Realizing the dream of independently upgradeable subsystems

Magic Quadrant for Enterprise Backup/Recovery

Open Compute 2013 When you are the company the size of Facebook, you get to dictate the terms of your server acquisitions to your vendors, and a year and a half ago, the social network did a remarkable and unselfish thing and opened up the hardware specs for its first data center and the servers that were built to run in them as the Open Compute Project.

Having scared the living daylights out of tier one server makers, Facebook and Open Compute are now setting forth to take the monolithic server designs that have ruled the data center since they were called systems five decades ago and bash it into bits. Shiny, independently upgradeable bits, if the plan comes to fruition.

The Open Compute Project is hosting its fourth biannual summit in Santa Clara today, and some 1,900 server and data center geeks showed up to see what Facebook and its system friends would do. Facebook is contributing two new server designs as well as discussing a new storage architecture that is the backend of its Facebook Photos application, and other members of the Open Compute community talked about the server and rack designs they have either adopted or modified and contributed back to the community. There's a flurry of activity on that front, as you might expect.

But the big news – albeit news that is a bit esoteric – is what Frank Frankovsky, who is vice president of hardware design and supply chain at Facebook as well as chairman of the Open Compute Foundation, is what he called breaking up the monolith or disaggregating system design. Basically, it means breaking up the components of a server, a rack, and a data center in such a way that subsystems in the server, rack, or data center can be changed when it is suitable for some specific software need rather than when it is suitable for some chip maker's roadmap.

"One of the biggest challenges today in hardware design is trying to predict where the software is going to be," explained Frankovsky. "Software can change very, very quickly, and in the physical world unfortunately we can't change hardware with a few keystrokes. We actually have to plan materials, do designs, bring up tooling, and bring up manufacturing and supply chain operations."

"So there is an impedance mismatch between the speed at which software moves and the speed at which the configuration of hardware can move. Traditionally, we have been designing servers that have been pretty monolithic. Everything is bound to a PCB, wrapped in a set of sheet metal, that doesn't really allow us good flexibility in the way you match the software to the set of hardware that is going to be applied to it."

Facebook hardware VP and Open Compute chairman Frank Frankovsky

Facebook hardware VP and Open
Compute chairman Frank Frankovsky

Trying to predict where software will end up in the data center "will drive you crazy," and Facebook does not believe that virtualization is necessarily the best way to drive up the utilization on hardware. In some cases, being able to change elements of the hardware on the fly is a better answer based on the requirements of the workload – and for you motorheads out there, this will always sound like a better answer than paying someone for software.

--

§ **CHALLENGE 1**:
Decide whether each statement below agrees with the Open Compute article. Answer yes or no for each, and quote the article's deciding words exactly.
(a) About 1,900 people came to the summit in Santa Clara.
(b) Facebook holds that virtualization is always the best way to raise hardware utilization.
(c) Facebook is contributing three new server designs.
§ **CHALLENGE 2**: Write what comes next in the Open Compute article, starting after its final sentence.

--

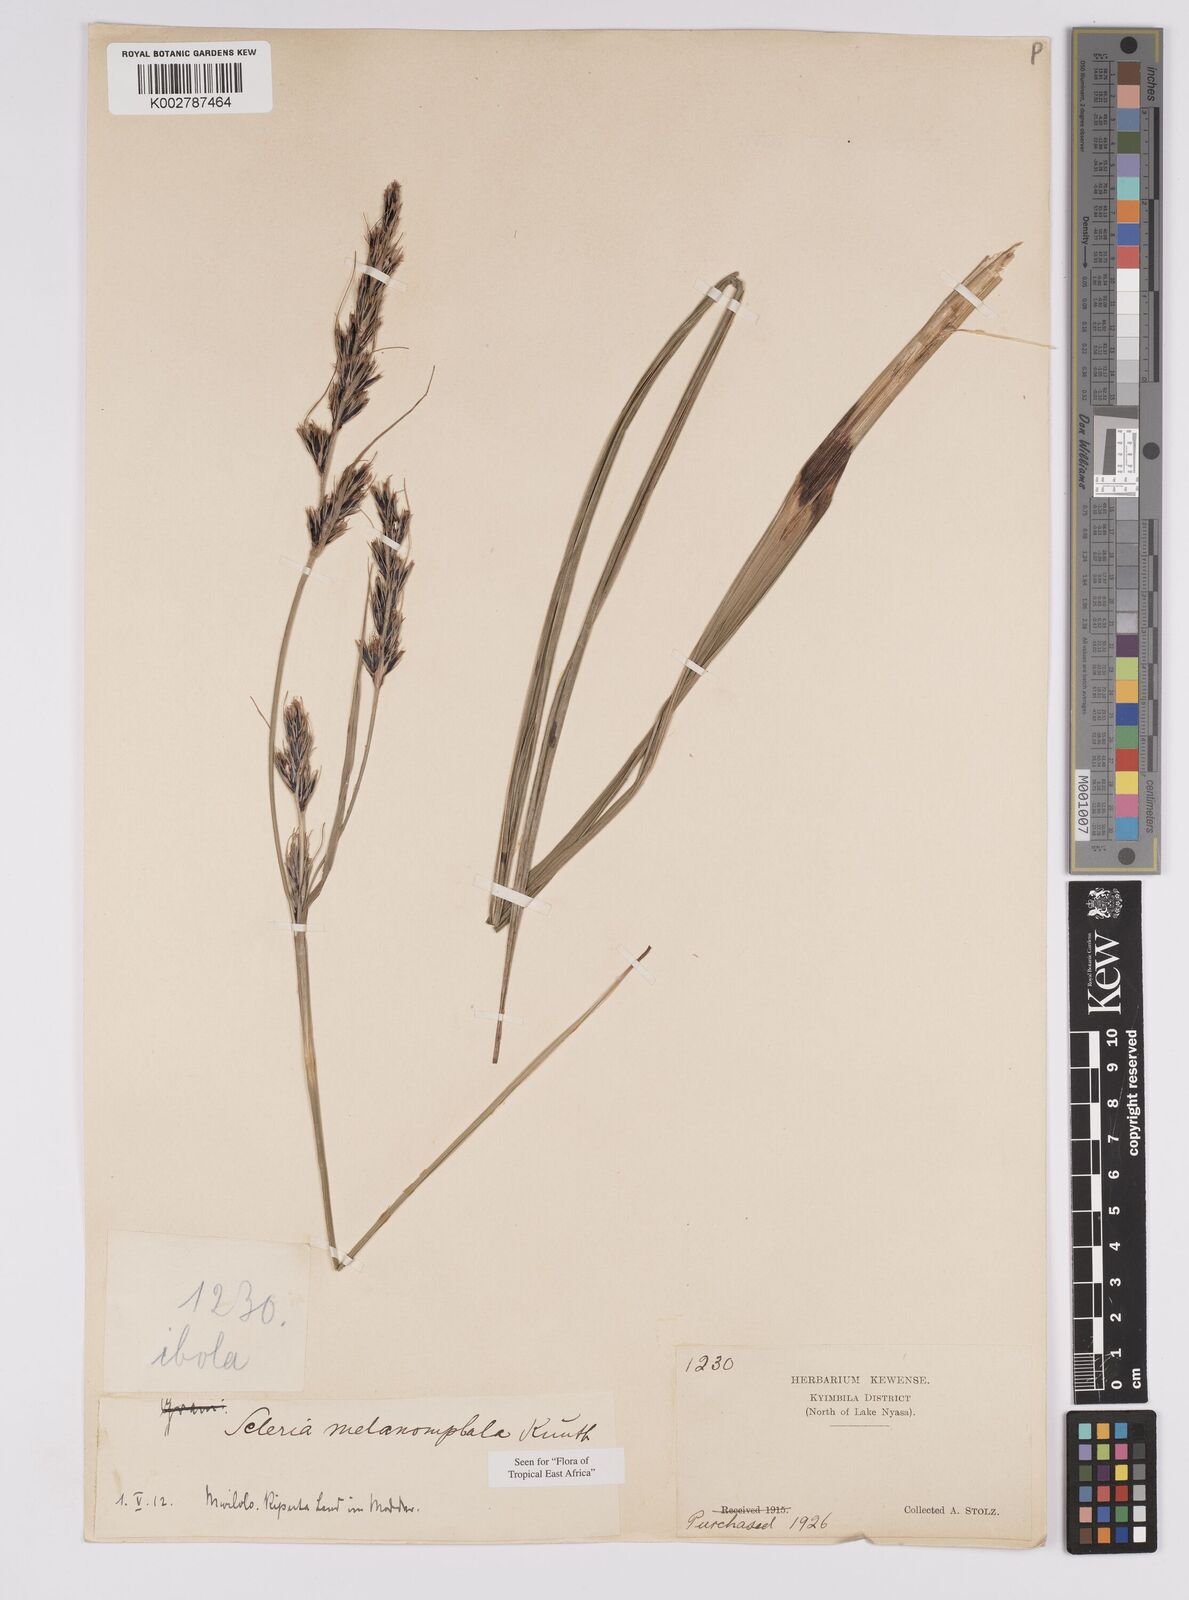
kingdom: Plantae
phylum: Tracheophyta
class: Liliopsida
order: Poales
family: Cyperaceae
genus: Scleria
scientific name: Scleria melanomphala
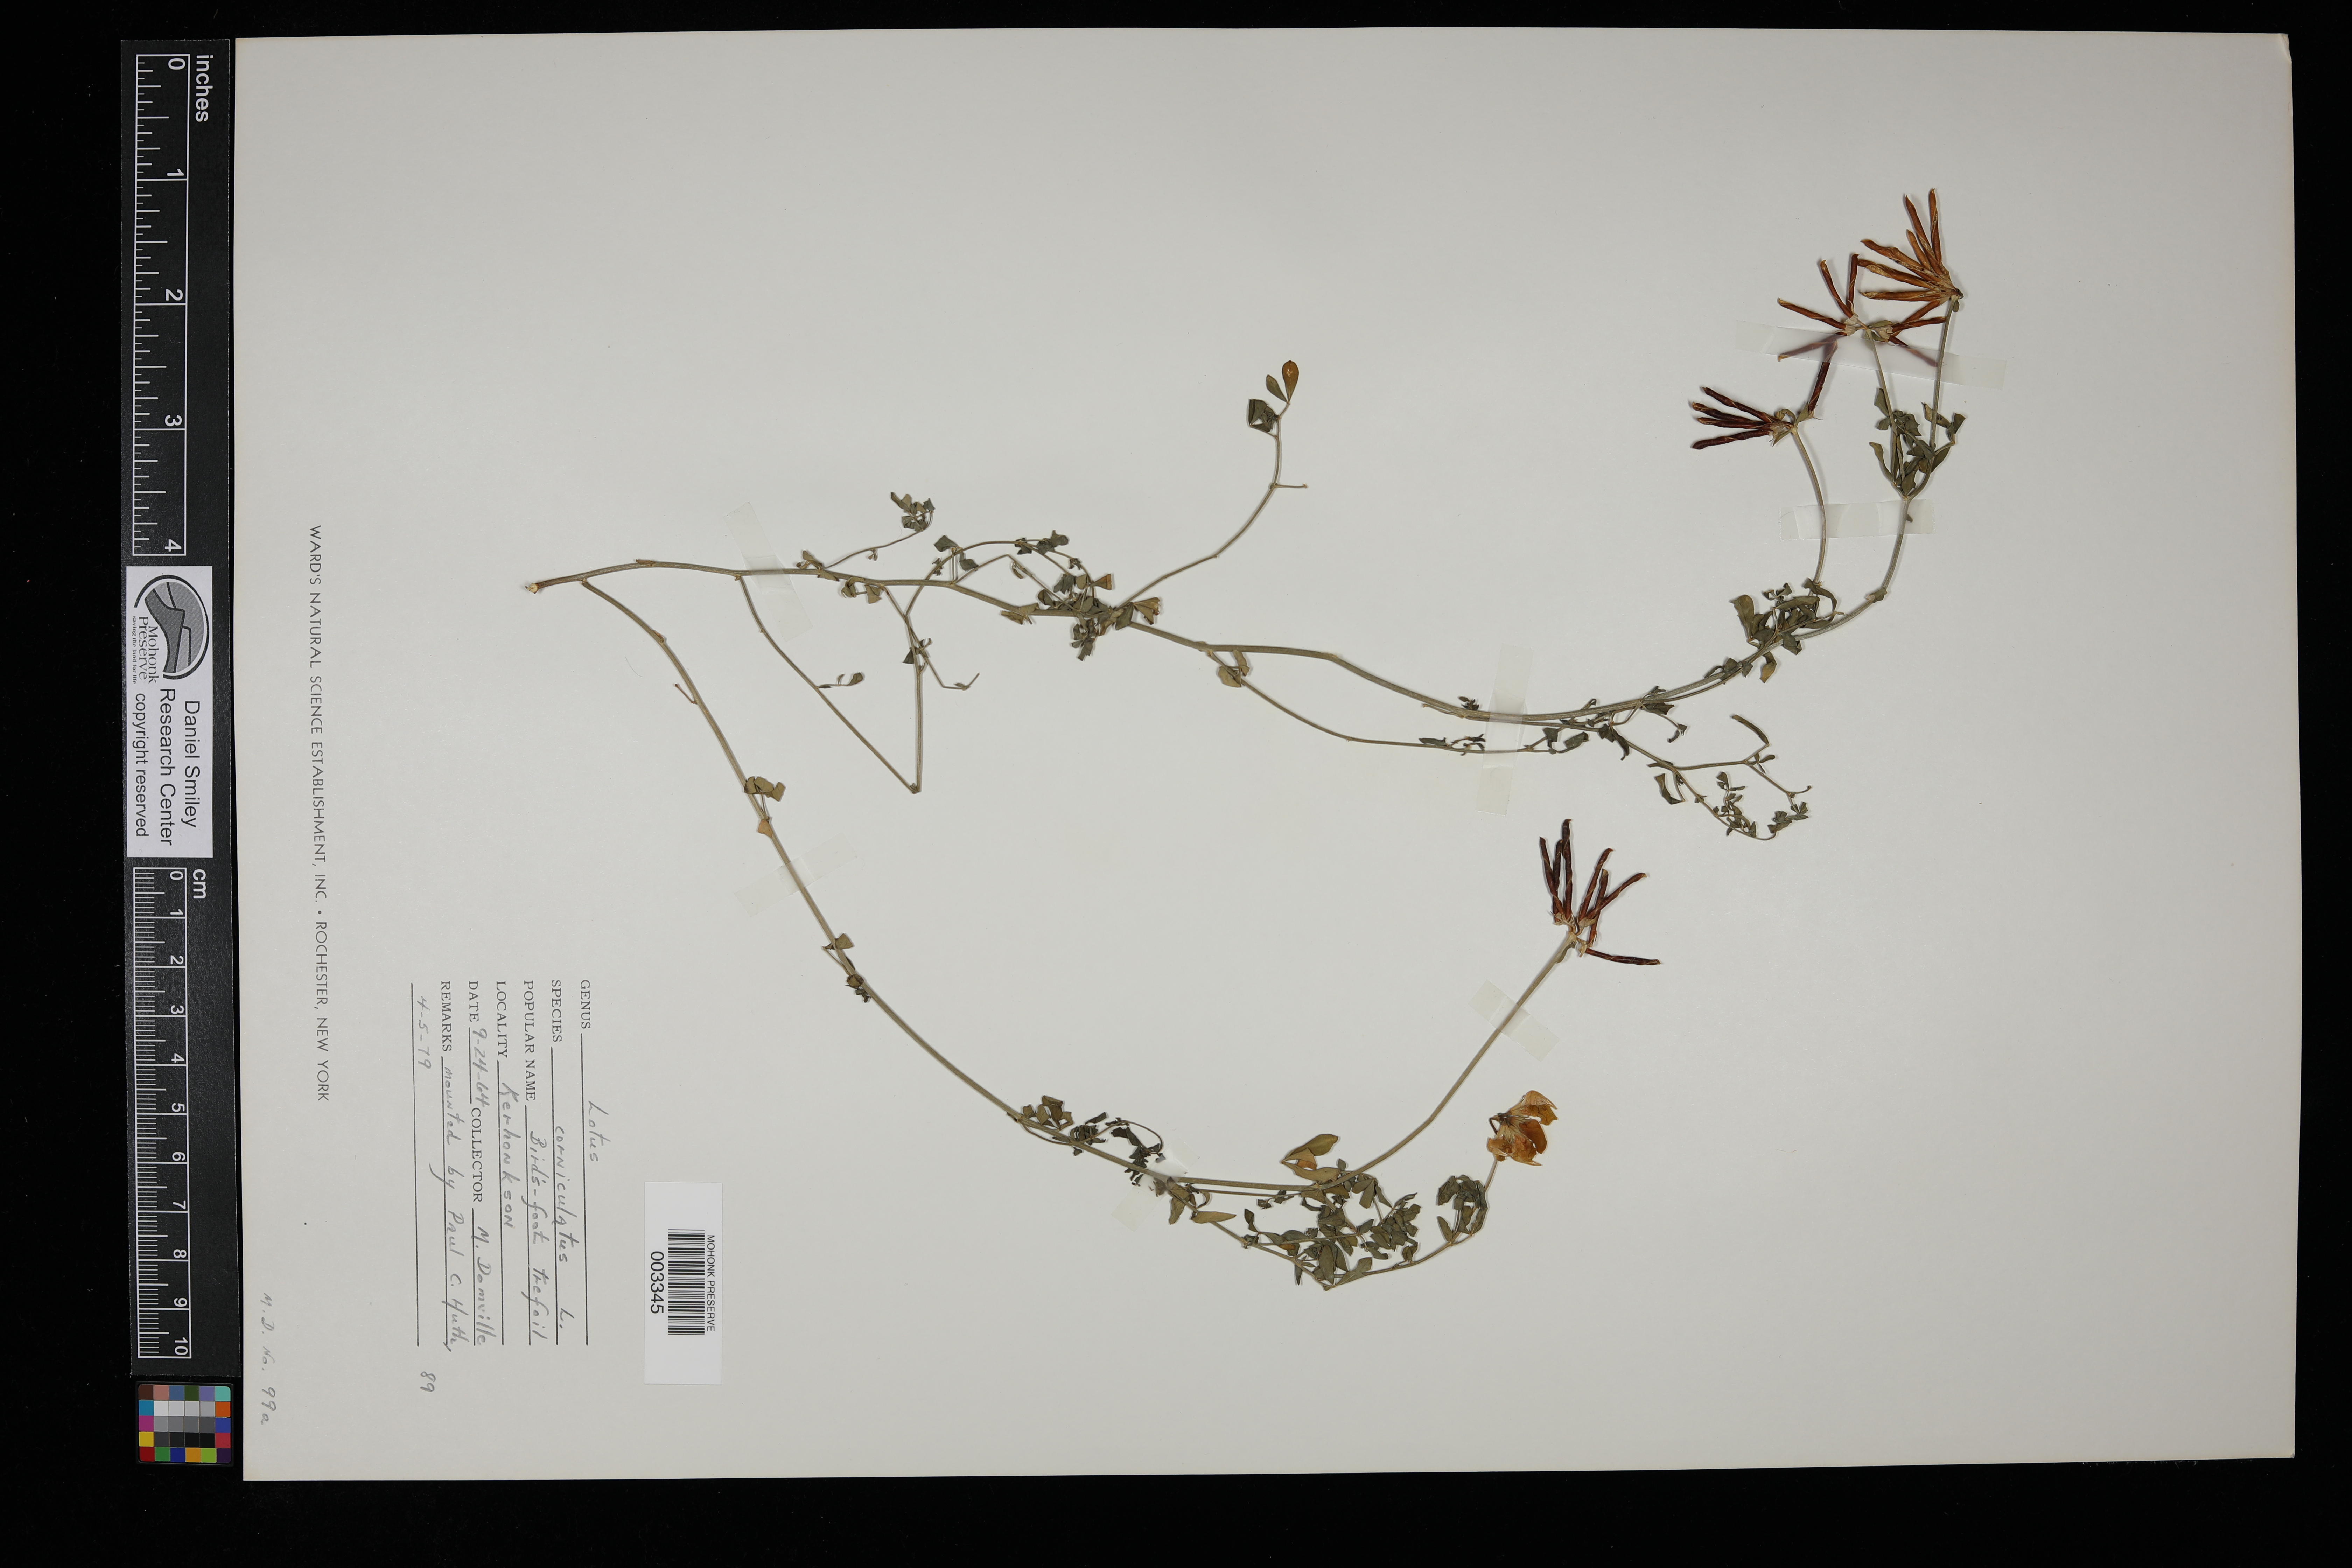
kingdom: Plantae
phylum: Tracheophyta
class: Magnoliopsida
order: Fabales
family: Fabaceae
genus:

--

§ **FINAL ANSWER 1**:
(a) Yes: "some 1,900 server and data center geeks showed up"
(b) No: "Facebook does not believe that virtualization is necessarily the best way to drive up the utilization on hardware"
(c) No: "Facebook is contributing two new server designs"

§ **FINAL ANSWER 2**:
What Facebook and at least many of its end user customer friends in the Open Compute Project want are what Frankovsky calls smarter technology refreshes. You shouldn't have to change the whole system just to do a processor, memory, or I/O upgrade.

This, of course, cuts against the massive amounts of integration that Intel, Advanced Micro Devices, IBM, and others have done with their processors over the past couple of decades. Processors now include cores for computing, floating point and decimal math units, many levels of cache memory, and now with the Xeon E5 chips from Intel, on-chip PCI-Express controllers. Soon, network interfaces will be moved onto the processors and in many cases in the ARM server processor world, whole switches are being added.

This is not what Facebook wants. In fact, it is the exact opposite, and it will be interesting to see if Open Compute can come up with a truly disaggregated system like I was talking about over four years ago when I first joined El Reg. This is not a new idea, any more than is talk of standardization in the systems racket.

What a modular approach to system components does is make it more expensive to make systems on the one hand – there's no question about that – but what Facebook seems to be arguing is that other elements of a properly designed system may end up with a much longer lifespan – therefore mitigating those costs. In the end, the amount of chippery and bent metal that ends up in the scrap heap could be reduced, and this really matters to the Open Compute Project.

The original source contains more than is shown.